The next day is all bright relief, soaked in a hot light that darkens the sky to the bluest well. I draw sitting, slowly, delicately. The sky is so dark and the light so brilliant. It makes for an accurate drawing and cramps my back and neck. This drawing is successful as far as it looks like the trees, but resemblance alone does not satisfy me.
I move closer and this time draw standing, and this is a lot of fun. I do a quick sketch and move on, and I feel optimistic.
Again I begin strong, with good and limited use of color and value. But in the details it begins to fall apart. Slowly, and then all at once, I am faced with a very unsuccessful drawing. Without thinking I act quickly and darken the middle of the drawing in a few big marks. Somehow this undoes the tension that was developing in my picture and in my body, and I regain my confidence. I make very few moves, maybe fifty, and the drawing is done. I have no idea what to think of it, and I put it away.
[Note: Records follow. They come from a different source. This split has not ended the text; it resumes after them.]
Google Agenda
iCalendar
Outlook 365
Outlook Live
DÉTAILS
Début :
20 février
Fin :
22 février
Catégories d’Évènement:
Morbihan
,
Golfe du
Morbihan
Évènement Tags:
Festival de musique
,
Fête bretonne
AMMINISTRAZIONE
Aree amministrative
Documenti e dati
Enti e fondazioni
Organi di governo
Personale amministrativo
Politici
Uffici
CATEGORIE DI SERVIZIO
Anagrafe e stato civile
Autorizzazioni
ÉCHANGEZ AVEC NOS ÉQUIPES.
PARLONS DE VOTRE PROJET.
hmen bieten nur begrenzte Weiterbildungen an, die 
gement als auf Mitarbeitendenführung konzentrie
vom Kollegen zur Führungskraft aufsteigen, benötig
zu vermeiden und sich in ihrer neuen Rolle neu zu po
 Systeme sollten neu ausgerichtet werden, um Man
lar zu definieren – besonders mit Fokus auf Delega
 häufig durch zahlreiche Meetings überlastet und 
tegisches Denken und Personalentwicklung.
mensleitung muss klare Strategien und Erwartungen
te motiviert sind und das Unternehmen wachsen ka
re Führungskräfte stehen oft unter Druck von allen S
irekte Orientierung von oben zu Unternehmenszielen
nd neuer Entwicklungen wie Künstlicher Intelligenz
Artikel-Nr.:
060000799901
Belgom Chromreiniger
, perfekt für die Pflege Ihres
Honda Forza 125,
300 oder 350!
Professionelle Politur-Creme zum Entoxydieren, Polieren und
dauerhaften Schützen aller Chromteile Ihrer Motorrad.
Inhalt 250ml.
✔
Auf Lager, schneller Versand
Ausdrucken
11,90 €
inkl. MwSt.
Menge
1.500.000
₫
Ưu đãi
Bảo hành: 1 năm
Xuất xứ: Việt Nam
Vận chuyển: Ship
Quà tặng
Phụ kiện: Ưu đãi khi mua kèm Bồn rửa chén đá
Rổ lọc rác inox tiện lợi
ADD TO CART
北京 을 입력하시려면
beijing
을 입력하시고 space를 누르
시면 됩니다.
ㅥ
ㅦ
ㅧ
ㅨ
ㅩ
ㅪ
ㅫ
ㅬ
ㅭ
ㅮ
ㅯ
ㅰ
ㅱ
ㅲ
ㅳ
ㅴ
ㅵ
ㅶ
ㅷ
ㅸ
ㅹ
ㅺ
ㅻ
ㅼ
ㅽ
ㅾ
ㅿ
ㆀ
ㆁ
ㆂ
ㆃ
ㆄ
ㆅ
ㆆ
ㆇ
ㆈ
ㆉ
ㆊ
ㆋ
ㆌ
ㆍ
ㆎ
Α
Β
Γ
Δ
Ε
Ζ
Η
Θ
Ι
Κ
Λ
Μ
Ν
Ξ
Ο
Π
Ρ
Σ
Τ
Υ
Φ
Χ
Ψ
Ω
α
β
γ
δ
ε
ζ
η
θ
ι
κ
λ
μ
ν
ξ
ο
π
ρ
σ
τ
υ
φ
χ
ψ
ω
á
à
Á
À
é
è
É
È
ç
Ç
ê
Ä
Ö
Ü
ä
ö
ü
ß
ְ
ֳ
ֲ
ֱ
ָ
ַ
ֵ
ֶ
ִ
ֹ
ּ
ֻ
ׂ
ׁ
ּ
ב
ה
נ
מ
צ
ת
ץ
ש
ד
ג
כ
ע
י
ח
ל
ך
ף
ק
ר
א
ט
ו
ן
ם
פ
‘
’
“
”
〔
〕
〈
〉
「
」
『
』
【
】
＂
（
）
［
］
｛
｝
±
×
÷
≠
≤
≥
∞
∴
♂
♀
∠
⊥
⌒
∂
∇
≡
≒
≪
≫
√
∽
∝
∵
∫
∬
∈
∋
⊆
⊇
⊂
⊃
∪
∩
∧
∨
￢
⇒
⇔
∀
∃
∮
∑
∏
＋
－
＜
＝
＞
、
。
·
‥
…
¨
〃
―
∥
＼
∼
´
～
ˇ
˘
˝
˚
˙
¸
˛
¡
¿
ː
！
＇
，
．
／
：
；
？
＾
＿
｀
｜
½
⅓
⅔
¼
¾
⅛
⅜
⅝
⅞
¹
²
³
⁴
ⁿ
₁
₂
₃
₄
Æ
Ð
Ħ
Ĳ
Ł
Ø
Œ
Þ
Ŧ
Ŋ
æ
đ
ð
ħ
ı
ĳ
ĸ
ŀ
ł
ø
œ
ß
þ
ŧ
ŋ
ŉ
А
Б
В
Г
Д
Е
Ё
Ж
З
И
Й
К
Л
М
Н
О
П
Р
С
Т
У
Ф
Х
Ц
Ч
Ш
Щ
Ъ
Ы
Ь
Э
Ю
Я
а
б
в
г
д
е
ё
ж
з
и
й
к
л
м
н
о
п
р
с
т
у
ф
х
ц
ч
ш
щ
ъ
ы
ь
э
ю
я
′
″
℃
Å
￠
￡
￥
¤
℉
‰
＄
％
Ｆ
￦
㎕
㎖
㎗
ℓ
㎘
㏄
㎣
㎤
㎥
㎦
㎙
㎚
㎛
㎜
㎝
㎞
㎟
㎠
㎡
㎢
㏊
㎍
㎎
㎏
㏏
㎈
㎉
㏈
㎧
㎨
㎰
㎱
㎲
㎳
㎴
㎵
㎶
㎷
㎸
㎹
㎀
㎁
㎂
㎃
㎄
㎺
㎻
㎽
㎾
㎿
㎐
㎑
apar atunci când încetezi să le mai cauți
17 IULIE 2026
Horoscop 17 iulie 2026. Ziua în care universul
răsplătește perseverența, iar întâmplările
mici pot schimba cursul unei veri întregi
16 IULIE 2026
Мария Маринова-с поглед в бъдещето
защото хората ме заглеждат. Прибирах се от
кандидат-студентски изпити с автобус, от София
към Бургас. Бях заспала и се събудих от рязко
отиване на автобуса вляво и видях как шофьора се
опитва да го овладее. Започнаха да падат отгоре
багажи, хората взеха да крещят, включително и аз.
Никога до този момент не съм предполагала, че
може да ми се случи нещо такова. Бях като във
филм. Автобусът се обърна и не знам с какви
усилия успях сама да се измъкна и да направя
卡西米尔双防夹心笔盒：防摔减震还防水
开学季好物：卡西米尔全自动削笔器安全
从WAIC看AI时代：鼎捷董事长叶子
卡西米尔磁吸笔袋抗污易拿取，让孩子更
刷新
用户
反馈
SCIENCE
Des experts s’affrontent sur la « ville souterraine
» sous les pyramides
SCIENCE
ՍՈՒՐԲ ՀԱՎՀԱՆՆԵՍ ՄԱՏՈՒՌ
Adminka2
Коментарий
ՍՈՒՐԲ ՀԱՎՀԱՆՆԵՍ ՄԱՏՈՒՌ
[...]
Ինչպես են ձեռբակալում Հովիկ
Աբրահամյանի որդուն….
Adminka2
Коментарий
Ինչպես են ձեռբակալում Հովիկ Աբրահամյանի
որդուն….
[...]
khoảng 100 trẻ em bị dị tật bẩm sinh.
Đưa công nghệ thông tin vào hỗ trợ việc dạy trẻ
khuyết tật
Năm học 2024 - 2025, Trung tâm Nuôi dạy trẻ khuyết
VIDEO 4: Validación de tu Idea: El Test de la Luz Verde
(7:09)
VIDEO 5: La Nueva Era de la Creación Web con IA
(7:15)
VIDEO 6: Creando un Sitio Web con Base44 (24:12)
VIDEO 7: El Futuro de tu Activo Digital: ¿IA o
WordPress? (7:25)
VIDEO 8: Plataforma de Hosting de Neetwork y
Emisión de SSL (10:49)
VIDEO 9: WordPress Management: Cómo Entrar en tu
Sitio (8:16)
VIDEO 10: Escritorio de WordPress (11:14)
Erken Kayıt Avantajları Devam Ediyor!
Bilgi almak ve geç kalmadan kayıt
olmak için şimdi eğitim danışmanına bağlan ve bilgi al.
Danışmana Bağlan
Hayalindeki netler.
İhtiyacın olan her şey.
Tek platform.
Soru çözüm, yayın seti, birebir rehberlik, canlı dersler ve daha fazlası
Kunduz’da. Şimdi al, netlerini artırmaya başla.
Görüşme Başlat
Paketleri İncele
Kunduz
One more drawing is left in me. I start right away, and I know exactly where I am going this time. My marks are bold, the highlights bright, the composition simple and cleaner than the previous drawings. But then something happens that I did not expect. In the middle of a difficult moment, a man walks by and starts to observe me. I can’t help it, it throws me. Soon I have another audience member, and he’s a talker. This is not the first time this has happened. My town is a bit rough, and frequently, someone will come up to me and I will always brace myself. However, almost everyone is genuinely curious and very kind. I find my expectations of people constantly challenged and I’ve grown quite attached to putting myself into situations where I have to confront my community, and they me. Usually, I like working outdoors for this reason, but this instance was bad timing. This is the excuse I make when a couple days after finishing this drawing that I thought was a success, I find it rather mediocre.
However, at the same time, the previous drawing has undergone a change and it catches my eye. I look again at this picture, and I realize that I like it. It is ugly, but it has a different ugliness than the rest. My failure seems to have left empty space in the middle on which to focus, a vacancy in the drawing that I find welcoming. Looking at it now, I can tell I really failed and had to come back from it. Maybe it starts to get good once you can forgive yourself for failing.
Image at top: Reed McLean, Stumped Ash, ink, iron acetate, acrylic medium, colored pencil on paper mounted to canvas on board, 2021.